Blob stores like S3 tend to be a convenient dumping ground for all kinds of data. Unsurprisingly, vast quantities of data accumulate in them very quickly. The data typically includes log files, backup archives, documents, images, and big-data files like Parquet and Avro. Knowing what kind of sensitive data resides amidst all this — and if it is being used in a compliant manner — can be daunting.

To add to this, it isn’t easy to ascertain if all the content in an S3 bucket is adequately secured. Unlike most repositories with ACLs and permissions, S3 access can be controlled by free-form policies that are not amenable to standard entitlements-and-permissions audit processes.

To tackle these challenges, Amazon launched Macie a few years ago as a data protection system for S3 buckets. As with several security products launched by cloud vendors, it has been my experience that while these may allow you to to check “yes” on the compliance assessment form, they are found to be wanting when it comes to protecting your data.

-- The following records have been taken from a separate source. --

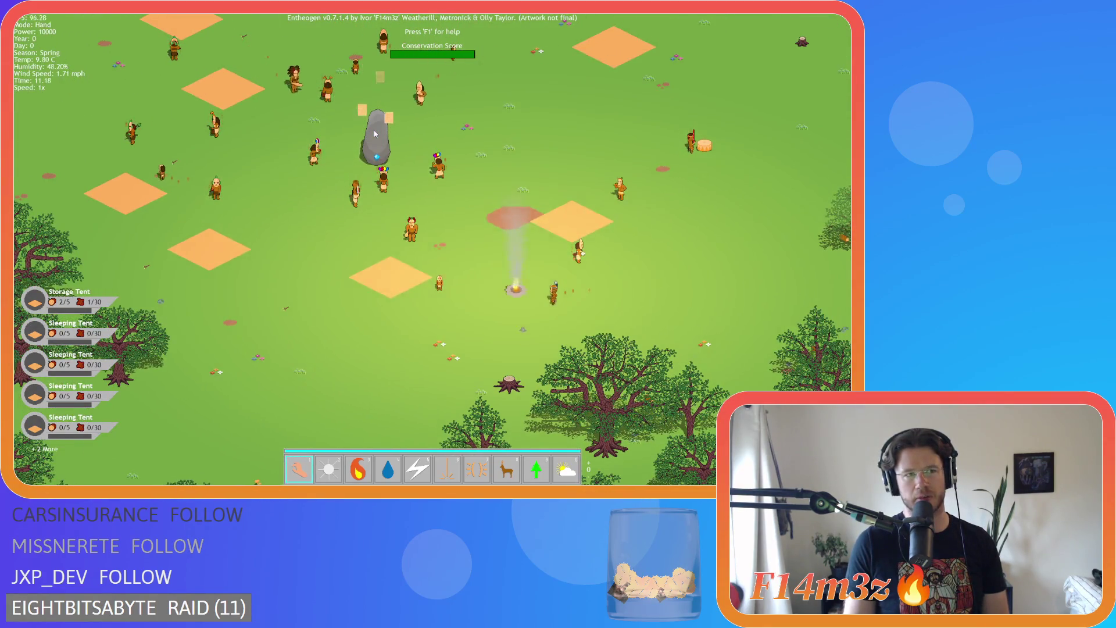
key(d)
key(s)
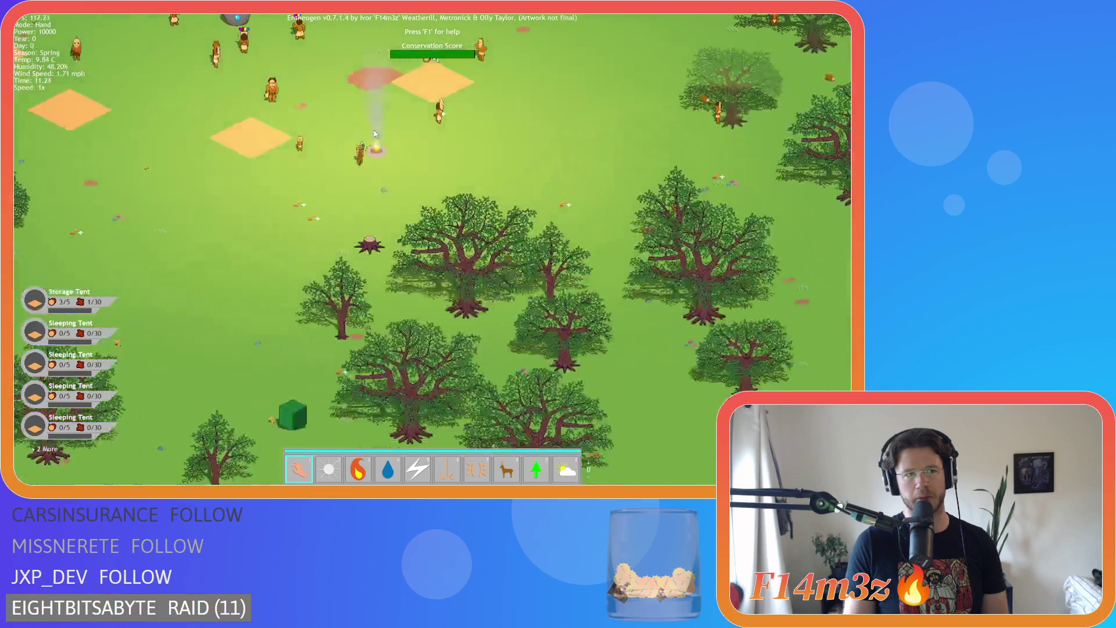
key(w)
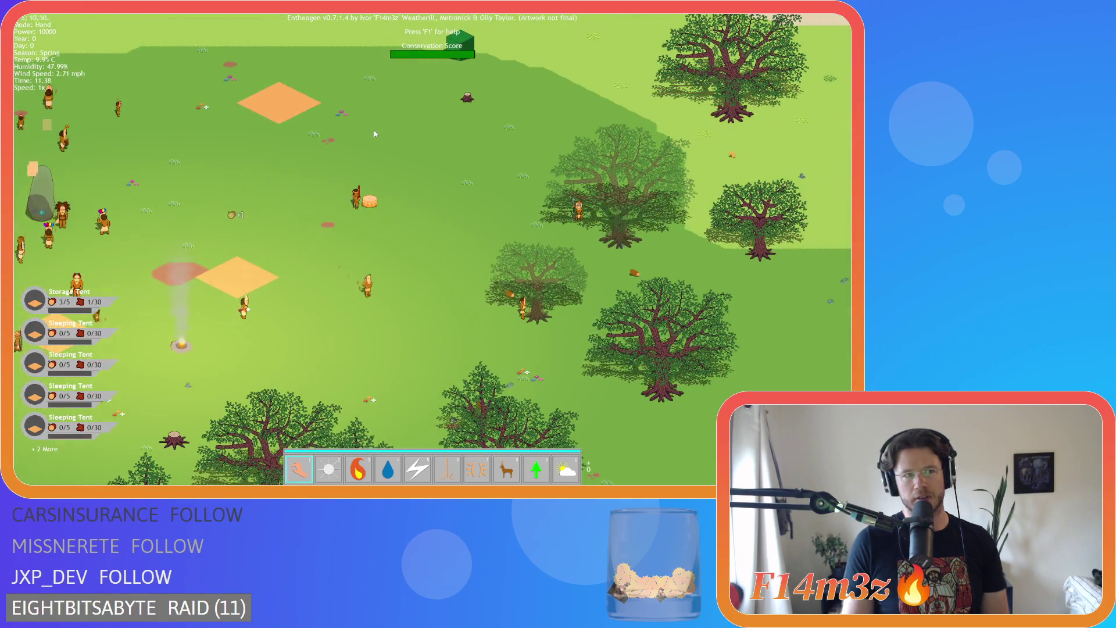
key(a)
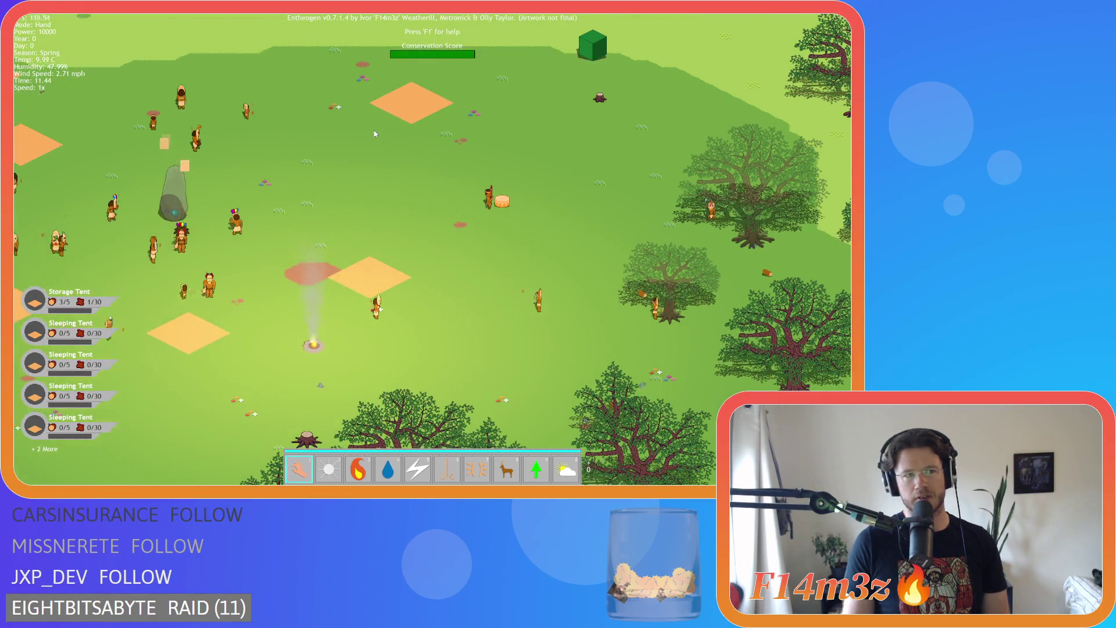
key(s)
key(d)
key(w)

I don’t make this assertion lightly. Here are the key reasons for my assertion:

1. The Heavy Lifting is Left to You

Yes, Amazon Macie detects sensitive data — but that’s it. It has no concept of policies, consent, legitimate and illegitimate uses of data, or remediation workflows. Users are handed a huge pile of findings and left to fend for themselves. The result: Most users do nothing.

2. Limited File Formats Supported

It merely supports about a dozen file formats. This is woefully inadequate considering there are hundreds of file formats that can house sensitive enterprise data.